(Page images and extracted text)
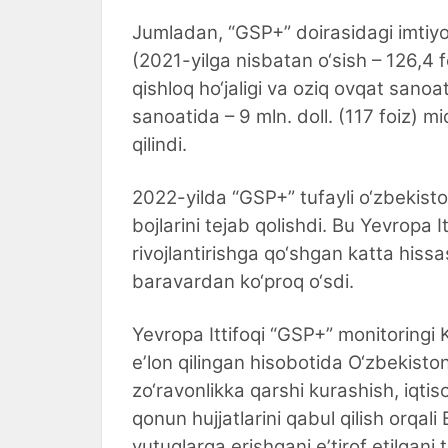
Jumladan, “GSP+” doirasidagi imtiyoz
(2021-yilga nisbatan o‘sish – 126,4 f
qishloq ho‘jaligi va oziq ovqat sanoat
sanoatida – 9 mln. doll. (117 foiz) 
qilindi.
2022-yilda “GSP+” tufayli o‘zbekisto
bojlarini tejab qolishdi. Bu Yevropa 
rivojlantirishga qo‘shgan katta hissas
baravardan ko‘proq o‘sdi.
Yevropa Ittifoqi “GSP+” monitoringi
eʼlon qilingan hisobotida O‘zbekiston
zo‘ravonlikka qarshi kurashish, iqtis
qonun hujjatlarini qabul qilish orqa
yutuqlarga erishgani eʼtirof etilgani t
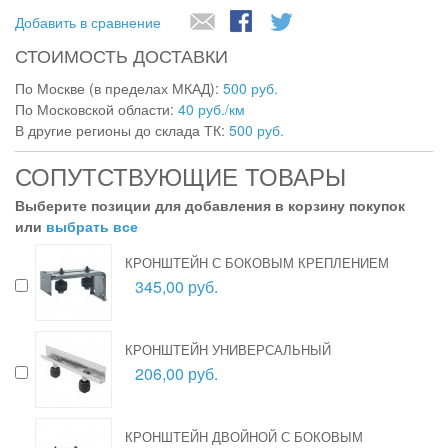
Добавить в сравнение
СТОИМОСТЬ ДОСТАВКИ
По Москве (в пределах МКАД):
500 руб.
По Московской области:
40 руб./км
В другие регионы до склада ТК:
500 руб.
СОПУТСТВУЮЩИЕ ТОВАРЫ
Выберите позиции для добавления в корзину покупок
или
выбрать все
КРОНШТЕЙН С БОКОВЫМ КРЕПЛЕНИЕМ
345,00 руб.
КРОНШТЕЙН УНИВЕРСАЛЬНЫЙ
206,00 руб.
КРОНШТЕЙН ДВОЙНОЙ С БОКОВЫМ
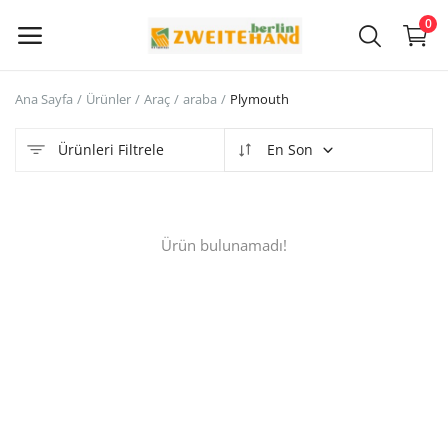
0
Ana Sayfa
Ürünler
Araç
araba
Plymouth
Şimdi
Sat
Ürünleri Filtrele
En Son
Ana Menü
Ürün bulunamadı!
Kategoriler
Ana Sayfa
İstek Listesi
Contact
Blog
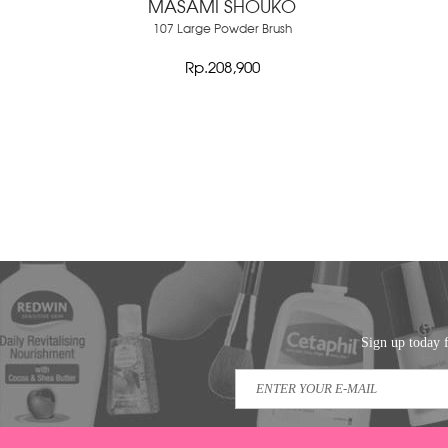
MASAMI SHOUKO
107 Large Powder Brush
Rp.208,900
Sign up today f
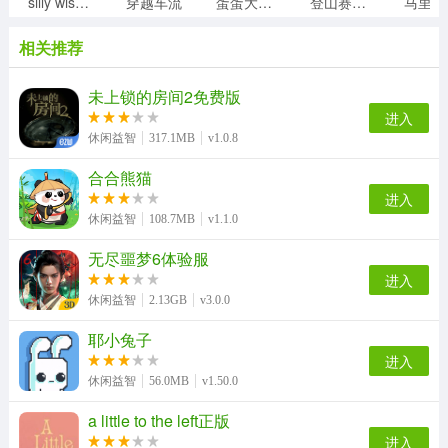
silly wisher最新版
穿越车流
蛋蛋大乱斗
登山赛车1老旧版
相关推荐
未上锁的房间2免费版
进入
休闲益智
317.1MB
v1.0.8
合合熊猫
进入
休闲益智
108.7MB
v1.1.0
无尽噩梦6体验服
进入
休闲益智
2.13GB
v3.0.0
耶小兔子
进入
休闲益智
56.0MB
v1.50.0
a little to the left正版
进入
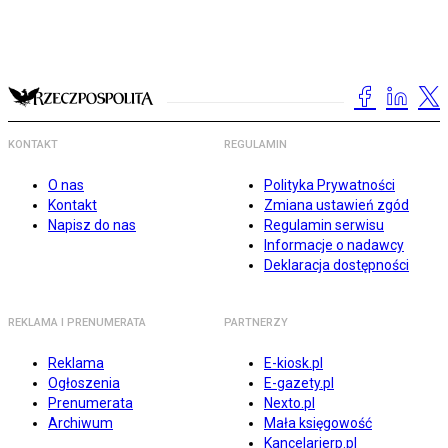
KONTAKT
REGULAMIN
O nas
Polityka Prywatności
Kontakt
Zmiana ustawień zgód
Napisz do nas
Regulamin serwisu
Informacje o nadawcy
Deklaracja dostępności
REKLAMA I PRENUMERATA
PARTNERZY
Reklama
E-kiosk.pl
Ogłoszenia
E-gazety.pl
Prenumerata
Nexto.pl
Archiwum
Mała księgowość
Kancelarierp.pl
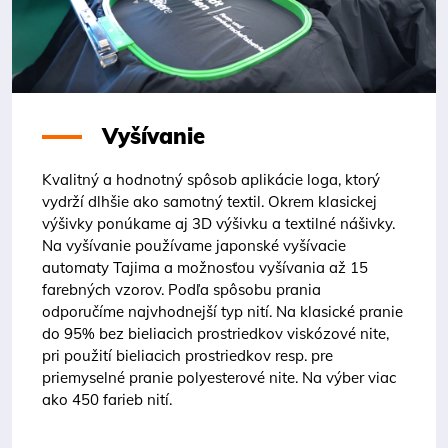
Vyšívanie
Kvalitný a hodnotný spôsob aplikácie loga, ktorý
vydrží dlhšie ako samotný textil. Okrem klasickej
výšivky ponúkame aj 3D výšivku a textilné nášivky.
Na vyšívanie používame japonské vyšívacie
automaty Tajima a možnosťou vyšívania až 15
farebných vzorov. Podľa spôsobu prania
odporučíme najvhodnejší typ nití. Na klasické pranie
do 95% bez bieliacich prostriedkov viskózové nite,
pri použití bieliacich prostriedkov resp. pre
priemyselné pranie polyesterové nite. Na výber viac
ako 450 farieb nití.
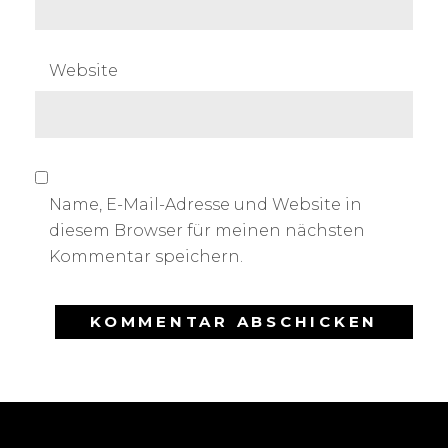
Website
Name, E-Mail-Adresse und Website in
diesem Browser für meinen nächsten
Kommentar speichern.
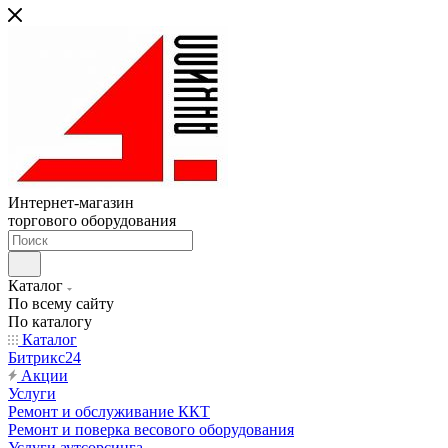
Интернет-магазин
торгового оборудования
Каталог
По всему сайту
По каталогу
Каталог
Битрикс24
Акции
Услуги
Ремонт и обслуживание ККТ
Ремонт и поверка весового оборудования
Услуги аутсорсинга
--
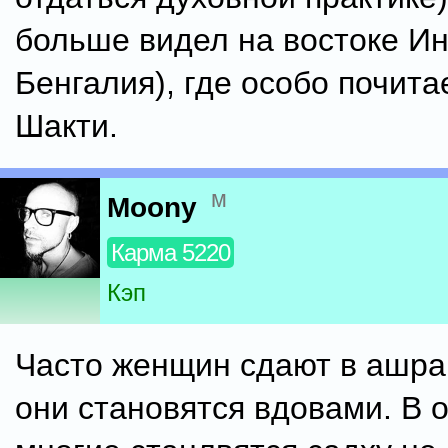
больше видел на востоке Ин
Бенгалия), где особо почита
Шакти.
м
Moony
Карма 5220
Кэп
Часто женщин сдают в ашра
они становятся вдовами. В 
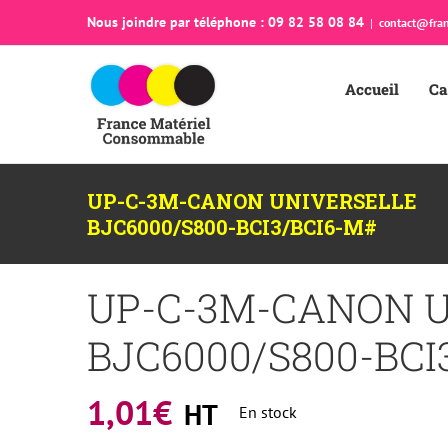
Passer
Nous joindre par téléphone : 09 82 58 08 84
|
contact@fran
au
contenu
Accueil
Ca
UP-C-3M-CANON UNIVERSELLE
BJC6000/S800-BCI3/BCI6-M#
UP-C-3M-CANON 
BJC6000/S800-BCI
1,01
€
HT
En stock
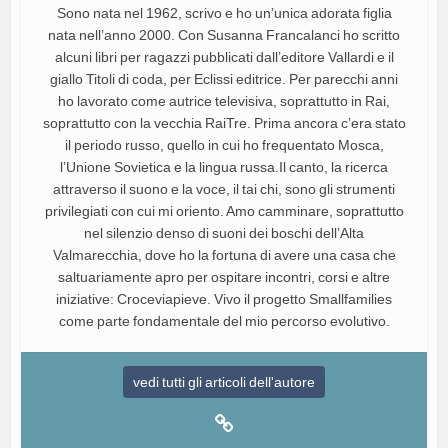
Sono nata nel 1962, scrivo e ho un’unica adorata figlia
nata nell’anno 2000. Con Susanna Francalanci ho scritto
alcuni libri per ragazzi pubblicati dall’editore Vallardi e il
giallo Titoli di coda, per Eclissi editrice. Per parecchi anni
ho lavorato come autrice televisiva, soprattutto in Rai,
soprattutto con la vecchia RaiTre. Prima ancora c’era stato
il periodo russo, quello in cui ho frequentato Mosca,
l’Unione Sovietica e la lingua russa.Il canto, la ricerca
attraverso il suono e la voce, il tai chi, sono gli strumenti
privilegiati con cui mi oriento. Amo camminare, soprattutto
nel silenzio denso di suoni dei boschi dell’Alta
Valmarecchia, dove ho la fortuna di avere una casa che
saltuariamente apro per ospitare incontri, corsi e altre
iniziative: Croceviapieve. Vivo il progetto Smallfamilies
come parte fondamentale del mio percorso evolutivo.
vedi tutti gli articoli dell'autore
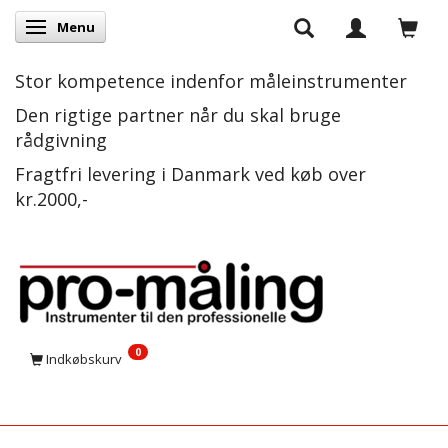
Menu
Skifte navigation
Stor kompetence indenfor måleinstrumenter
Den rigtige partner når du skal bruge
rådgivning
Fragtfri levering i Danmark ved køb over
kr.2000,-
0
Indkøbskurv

WRITTEN TASK =
Reproduce the lines word for word, beginning with the line containing "Sono nata nel" and continuing through the line containing "il periodo russo, quello".

YOUR SOLUTION =
Sono nata nel 1962, scrivo e ho un’unica adorata figlia
nata nell’anno 2000. Con Susanna Francalanci ho scritto
alcuni libri per ragazzi pubblicati dall’editore Vallardi e il
giallo Titoli di coda, per Eclissi editrice. Per parecchi anni
ho lavorato come autrice televisiva, soprattutto in Rai,
soprattutto con la vecchia RaiTre. Prima ancora c’era stato
il periodo russo, quello in cui ho frequentato Mosca,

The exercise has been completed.